With respect to passenger ships, in contrast, the insured sum payable by the insurer has increased considerably, from 46,666 SDRs per passenger and claim under the 1974 Athens Convention to 400,000 SDRs per passenger and claim under the 2002 Athens Convention. Although the insurer may limit the insured sum to 250,000 SDRs, its liability may even be higher, in view of a contractual undertaking that extends this coverage. For example, P&I clubs in the International Group generally extend the insured sum to USD 2 billion in passenger damages per vessel and incident, and to USD 3 billion for damages to passengers and sailors. This high insured sum, as with the USD 1 billion for oil pollution, is possible thanks to the claims-sharing between member clubs and the reinsurance that is collectively contracted in the market. There is no insured sum for other types of claims. Although it has not been necessary to date, the clubs could even require catastrophic calls from their members. In any event, P&I clubs hold fast to the ability to enforce the global or sector liability limits from which their insured may benefit (in the “Prestige” case, as we have seen, this did not turn out well for the P&I club ordered to pay the compensation).

For risks related with war and terrorist attacks on passenger ships, the 2006 IMO Guidelines modify the 2002 Athens Convention, limiting the figure to a maximum of 350 million SDRs per vessel and incident. The lower the passenger count, the lower the limit.
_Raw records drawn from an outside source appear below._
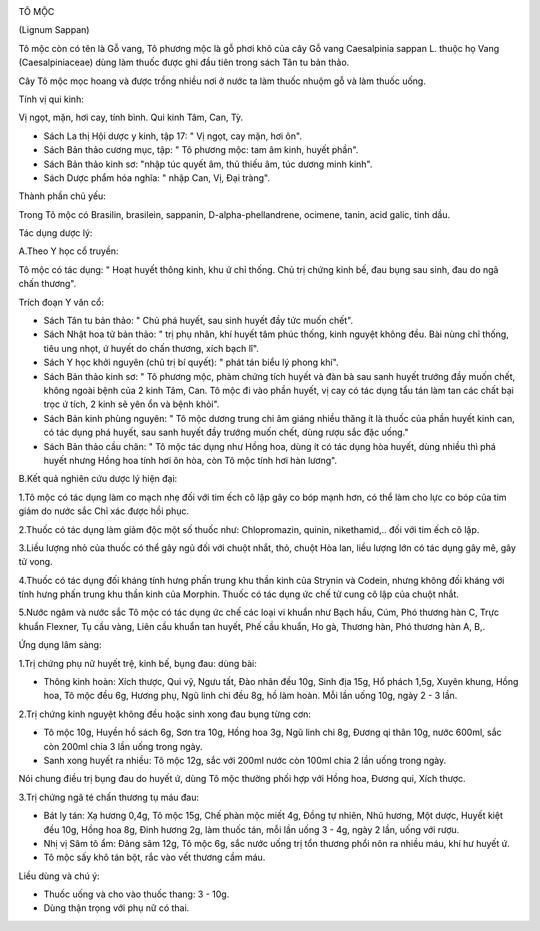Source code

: |image0|

TÔ MỘC

(Lignum Sappan)

Tô mộc còn có tên là Gỗ vang, Tô phương mộc là gỗ phơi khô của cây Gỗ
vang Caesalpinia sappan L. thuộc họ Vang (Caesalpiniaceae) dùng làm
thuốc được ghi đầu tiên trong sách Tân tu bản thảo.

Cây Tô mộc mọc hoang và được trồng nhiều nơi ở nước ta làm thuốc nhuộm
gỗ và làm thuốc uống.

Tính vị qui kinh:

Vị ngọt, mặn, hơi cay, tính bình. Qui kinh Tâm, Can, Tỳ.

-  Sách La thị Hội dược y kinh, tập 17: " Vị ngọt, cay mặn, hơi ôn".
-  Sách Bản thảo cương mục, tập: " Tô phương mộc: tam âm kinh, huyết
   phần".
-  Sách Bản thảo kinh sơ: "nhập túc quyết âm, thủ thiếu âm, túc dương
   minh kinh".
-  Sách Dược phẩm hóa nghĩa: " nhập Can, Vị, Đại tràng".

Thành phần chủ yếu:

Trong Tô mộc có Brasilin, brasilein, sappanin, D-alpha-phellandrene,
ocimene, tanin, acid galic, tinh dầu.

Tác dụng dược lý:

A.Theo Y học cổ truyền:

Tô mộc có tác dụng: " Hoạt huyết thông kinh, khu ứ chỉ thống. Chủ trị
chứng kinh bế, đau bụng sau sinh, đau do ngã chấn thương".

Trích đoạn Y văn cổ:

-  Sách Tân tu bản thảo: " Chủ phá huyết, sau sinh huyết đầy tức muốn
   chết".
-  Sách Nhật hoa tử bản thảo: " trị phụ nhân, khí huyết tâm phúc thống,
   kinh nguyệt không đều. Bài nùng chỉ thống, tiêu ung nhọt, ứ huyết do
   chấn thương, xích bạch lî".
-  Sách Y học khởi nguyên (chủ trị bí quyết): " phát tán biểu lý phong
   khí".
-  Sách Bản thảo kinh sơ: " Tô phương mộc, phàm chứng tích huyết và đàn
   bà sau sanh huyết trướng đầy muốn chết, không ngoài bệnh của 2 kinh
   Tâm, Can. Tô mộc đi vào phần huyết, vị cay có tác dụng tẩu tán làm
   tan các chất bại trọc ứ tích, 2 kinh sẽ yên ổn và bệnh khỏi".

-  Sách Bản kinh phùng nguyên: " Tô mộc dương trung chi âm giáng nhiều
   thăng ít là thuốc của phần huyết kinh can, có tác dụng phá huyết, sau
   sanh huyết đầy trướng muốn chết, dùng rượu sắc đặc uống."
-  Sách Bản thảo cầu chân: " Tô mộc tác dụng như Hồng hoa, dùng ít có
   tác dụng hòa huyết, dùng nhiều thì phá huyết nhưng Hồng hoa tính hơi
   ôn hòa, còn Tô mộc tính hơi hàn lương".

B.Kết quả nghiên cứu dược lý hiện đại:

1.Tô mộc có tác dụng làm co mạch nhẹ đối với tim ếch cô lập gây co bóp
mạnh hơn, có thể làm cho lực co bóp của tim giảm do nước sắc Chỉ xác
được hồi phục.

2.Thuốc có tác dụng làm giảm độc một số thuốc như: Chlopromazin, quinin,
nikethamid,.. đối với tim ếch cô lập.

3.Liều lượng nhỏ của thuốc có thể gây ngủ đối với chuột nhắt, thỏ, chuột
Hòa lan, liều lượng lớn có tác dụng gây mê, gây tử vong.

4.Thuốc có tác dụng đối kháng tính hưng phấn trung khu thần kinh của
Strynin và Codein, nhưng không đối kháng với tính hưng phấn trung khu
thần kinh của Morphin. Thuốc có tác dụng ức chế tử cung cô lập của chuột
nhắt.

5.Nước ngâm và nước sắc Tô mộc có tác dụng ức chế các loại vi khuẩn như
Bạch hầu, Cúm, Phó thương hàn C, Trực khuẩn Flexner, Tụ cầu vàng, Liên
cầu khuẩn tan huyết, Phế cầu khuẩn, Ho gà, Thương hàn, Phó thương hàn A,
B,.

Ứng dụng lâm sàng:

1.Trị chứng phụ nữ huyết trệ, kinh bế, bụng đau: dùng bài:

-  Thông kinh hoàn: Xích thược, Qui vỹ, Ngưu tất, Đào nhân đều 10g, Sinh
   địa 15g, Hổ phách 1,5g, Xuyên khung, Hồng hoa, Tô mộc đều 6g, Hương
   phụ, Ngũ linh chi đều 8g, hồ làm hoàn. Mỗi lần uống 10g, ngày 2 - 3
   lần.

2.Trị chứng kinh nguyệt không đều hoặc sinh xong đau bụng từng cơn:

-  Tô mộc 10g, Huyền hồ sách 6g, Sơn tra 10g, Hồng hoa 3g, Ngũ linh chi
   8g, Đương qi thân 10g, nước 600ml, sắc còn 200ml chia 3 lần uống
   trong ngày.
-  Sanh xong huyết ra nhiều: Tô mộc 12g, sắc với 200ml nước còn 100ml
   chia 2 lần uống trong ngày.

Nói chung điều trị bụng đau do huyết ứ, dùng Tô mộc thường phối hợp với
Hồng hoa, Đương qui, Xích thược.

3.Trị chứng ngã té chấn thương tụ máu đau:

-  Bát ly tán: Xạ hương 0,4g, Tô mộc 15g, Chế phàn mộc miết 4g, Đồng tự
   nhiên, Nhũ hương, Một dược, Huyết kiệt đều 10g, Hồng hoa 8g, Đinh
   hương 2g, làm thuốc tán, mỗi lần uống 3 - 4g, ngày 2 lần, uống với
   rượu.
-  Nhị vị Sâm tô ẩm: Đảng sâm 12g, Tô mộc 6g, sắc nước uống trị tổn
   thương phổi nôn ra nhiều máu, khí hư huyết ứ.
-  Tô mộc sấy khô tán bột, rắc vào vết thương cầm máu.

Liều dùng và chú ý:

-  Thuốc uống và cho vào thuốc thang: 3 - 10g.
-  Dùng thận trọng với phụ nữ có thai.

 

.. |image0| image:: TOMOC.JPG
   :width: 50px
   :height: 50px
   :target: TOMOC_.htm
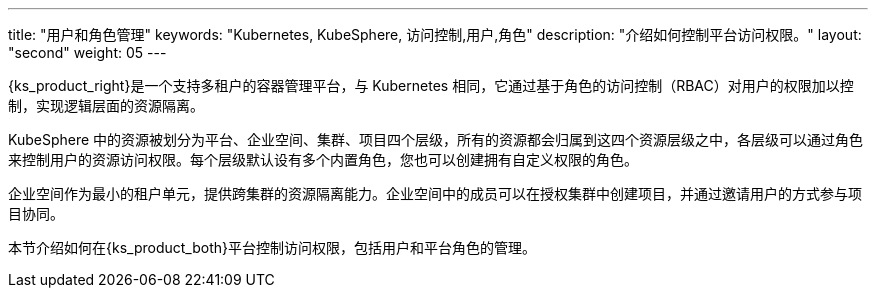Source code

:---
title: "用户和角色管理"
keywords: "Kubernetes, KubeSphere, 访问控制,用户,角色"
description: "介绍如何控制平台访问权限。"
layout: "second"
weight: 05
---


{ks_product_right}是一个支持多租户的容器管理平台，与 Kubernetes 相同，它通过基于角色的访问控制（RBAC）对用户的权限加以控制，实现逻辑层面的资源隔离。

KubeSphere 中的资源被划分为平台、企业空间、集群、项目四个层级，所有的资源都会归属到这四个资源层级之中，各层级可以通过角色来控制用户的资源访问权限。每个层级默认设有多个内置角色，您也可以创建拥有自定义权限的角色。

企业空间作为最小的租户单元，提供跨集群的资源隔离能力。企业空间中的成员可以在授权集群中创建项目，并通过邀请用户的方式参与项目协同。

本节介绍如何在{ks_product_both}平台控制访问权限，包括用户和平台角色的管理。

ifeval::["{file_output_type}" == "html"]
有关集群角色的更多信息，请参阅link:../07-cluster-management/09-cluster-settings/04-cluster-roles/[集群角色]。

有关企业空间角色的更多信息，请参阅link:../08-workspace-management/06-workspace-settings/04-workspace-roles/[企业空间角色]。

有关项目角色的更多信息，请参阅link:../09-project-management/06-project-settings/02-project-roles/[项目角色]。
endif::[]

ifeval::["{file_output_type}" == "pdf"]
有关集群角色的更多信息，请参阅《{ks_product_right}集群管理指南》的“集群角色”章节。

有关企业空间角色的更多信息，请参阅《{ks_product_right}企业空间管理指南》的“企业空间角色”章节。

有关项目角色的更多信息，请参阅《{ks_product_right}项目管理指南》的“项目角色”章节。
endif::[]

ifeval::["{file_output_type}" == "pdf"]
== 产品版本

本文档适用于{ks_product_left} v4.1.0 版本。

== 读者对象

本文档主要适用于以下读者：

* {ks_product_right}用户

* 交付工程师

* 运维工程师

* 售后工程师


== 修订记录

[%header,cols="1a,1a,3a"]
|===
|文档版本 |发布日期 |修改说明

|01
|{pdf_releaseDate}
|第一次正式发布。
|===
endif::[]
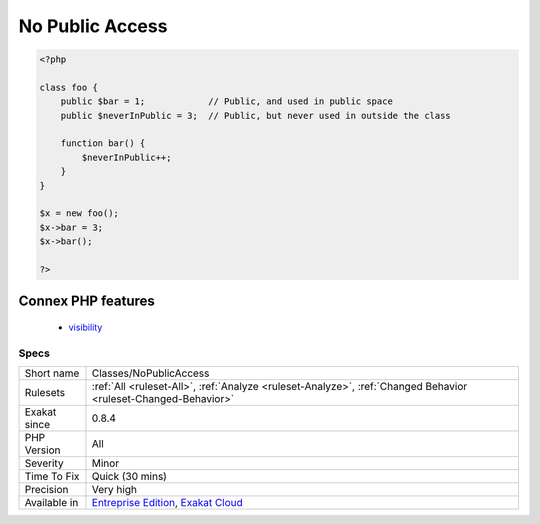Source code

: .. _classes-nopublicaccess:

.. _no-public-access:

No Public Access
++++++++++++++++

.. meta::
	:description:
		No Public Access: The properties below are declared with public access, but are never used publicly.
	:twitter:card: summary_large_image
	:twitter:site: @exakat
	:twitter:title: No Public Access
	:twitter:description: No Public Access: The properties below are declared with public access, but are never used publicly
	:twitter:creator: @exakat
	:twitter:image:src: https://www.exakat.io/wp-content/uploads/2020/06/logo-exakat.png
	:og:image: https://www.exakat.io/wp-content/uploads/2020/06/logo-exakat.png
	:og:title: No Public Access
	:og:type: article
	:og:description: The properties below are declared with public access, but are never used publicly
	:og:url: https://exakat.readthedocs.io/en/latest/Reference/Rules/No Public Access.html
	:og:locale: en
.. raw:: html	<script type="application/ld+json">{"@context":"https:\/\/schema.org","@graph":[{"@type":"WebPage","@id":"https:\/\/php-tips.readthedocs.io\/en\/latest\/Reference\/Rules\/Classes\/NoPublicAccess.html","url":"https:\/\/php-tips.readthedocs.io\/en\/latest\/Reference\/Rules\/Classes\/NoPublicAccess.html","name":"No Public Access","isPartOf":{"@id":"https:\/\/www.exakat.io\/"},"datePublished":"Fri, 10 Jan 2025 09:46:17 +0000","dateModified":"Fri, 10 Jan 2025 09:46:17 +0000","description":"The properties below are declared with public access, but are never used publicly","inLanguage":"en-US","potentialAction":[{"@type":"ReadAction","target":["https:\/\/exakat.readthedocs.io\/en\/latest\/No Public Access.html"]}]},{"@type":"WebSite","@id":"https:\/\/www.exakat.io\/","url":"https:\/\/www.exakat.io\/","name":"Exakat","description":"Smart PHP static analysis","inLanguage":"en-US"}]}</script>The properties below are declared with public access, but are never used publicly. They can be made protected or private.

.. code-block:: php
   
   <?php
   
   class foo {
       public $bar = 1;            // Public, and used in public space
       public $neverInPublic = 3;  // Public, but never used in outside the class
       
       function bar() {
           $neverInPublic++;
       }
   }
   
   $x = new foo();
   $x->bar = 3;
   $x->bar();
   
   ?>
Connex PHP features
-------------------

  + `visibility <https://php-dictionary.readthedocs.io/en/latest/dictionary/visibility.ini.html>`_


Specs
_____

+--------------+-------------------------------------------------------------------------------------------------------------------------+
| Short name   | Classes/NoPublicAccess                                                                                                  |
+--------------+-------------------------------------------------------------------------------------------------------------------------+
| Rulesets     | :ref:`All <ruleset-All>`, :ref:`Analyze <ruleset-Analyze>`, :ref:`Changed Behavior <ruleset-Changed-Behavior>`          |
+--------------+-------------------------------------------------------------------------------------------------------------------------+
| Exakat since | 0.8.4                                                                                                                   |
+--------------+-------------------------------------------------------------------------------------------------------------------------+
| PHP Version  | All                                                                                                                     |
+--------------+-------------------------------------------------------------------------------------------------------------------------+
| Severity     | Minor                                                                                                                   |
+--------------+-------------------------------------------------------------------------------------------------------------------------+
| Time To Fix  | Quick (30 mins)                                                                                                         |
+--------------+-------------------------------------------------------------------------------------------------------------------------+
| Precision    | Very high                                                                                                               |
+--------------+-------------------------------------------------------------------------------------------------------------------------+
| Available in | `Entreprise Edition <https://www.exakat.io/entreprise-edition>`_, `Exakat Cloud <https://www.exakat.io/exakat-cloud/>`_ |
+--------------+-------------------------------------------------------------------------------------------------------------------------+


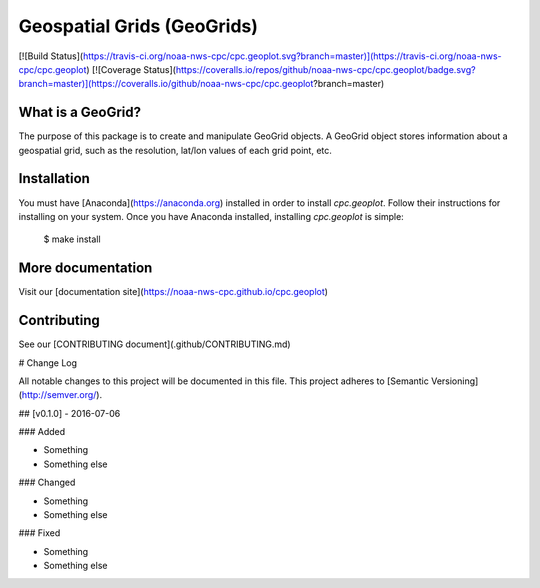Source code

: Geospatial Grids (GeoGrids)
===========================

[![Build Status](https://travis-ci.org/noaa-nws-cpc/cpc.geoplot.svg?branch=master)](https://travis-ci.org/noaa-nws-cpc/cpc.geoplot) [![Coverage Status](https://coveralls.io/repos/github/noaa-nws-cpc/cpc.geoplot/badge.svg?branch=master)](https://coveralls.io/github/noaa-nws-cpc/cpc.geoplot?branch=master)

What is a GeoGrid?
------------------

The purpose of this package is to create and manipulate GeoGrid objects. A GeoGrid object stores
information about a geospatial grid, such as the resolution, lat/lon values of each grid point, etc.

Installation
------------

You must have [Anaconda](https://anaconda.org) installed in order to install `cpc.geoplot`. Follow their instructions for installing on your system. Once you have Anaconda installed, installing `cpc.geoplot` is simple:

    $ make install

More documentation
------------------

Visit our [documentation site](https://noaa-nws-cpc.github.io/cpc.geoplot)

Contributing
------------

See our [CONTRIBUTING document](.github/CONTRIBUTING.md)


# Change Log

All notable changes to this project will be documented in this file.
This project adheres to [Semantic Versioning](http://semver.org/).

## [v0.1.0] - 2016-07-06

### Added

- Something
- Something else

### Changed

- Something
- Something else

### Fixed

- Something
- Something else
Lastly, Royal Decree 604/1999 also sets out minimum insured amounts for personal and material damages caused by insured recreational craft or sport boats. Policies generally always offer the possibility of increasing the minimum insured sum, whereby they cover all or part of the claim excess which would otherwise be assumed by the insured. The experience in Spain evidences that the regulatory insured sum is, a priori, sufficient for covering the bulk of personal and material damages normally caused by incidents involving these vessels. Nevertheless, a Supreme Court judgment from 2015 analyzes a case of a fire on a docked recreational craft that spread to nearby boats, causing material damages that greatly exceeded the regulatory insured sum. The Supreme Court ordered the insurer to pay the voluntarily-increased insured sum. The damages, however, were even greater than the amount assumed by the insurer. With respect to the excess, the Court denied the insurer the right to avail of the indemnification limits set out in the 1976/1996 LLMC Convention, as the case involved a recreational craft to which the Convention, envisaged for commercial usages, did not apply, considering that it established an exception to the principle of full restitution. In contrast and although other decisions have established otherwise, certain judgments handed down by the French Cassation court (Cour de Cassation) accept such a limitation, deeming that protection for recreational sailing is in the public interest and that the LLMC Convention does not distinguish between merchant vessels and recreational craft.

[1] This text sets out the main conclusions of the author’s research in the framework of assistance from Ignacio H. de Larramendi of the Fundación MAPFRE (2014 edition). The complete text of the research is set out in a paper titled “Third-party liability insurance in connection with seafaring vessels” (“El seguro de responsabilidad civil derivada de la navegación de un buque”), also published by Fundación MAPFRE, to which the author is grateful for both assistance and publication.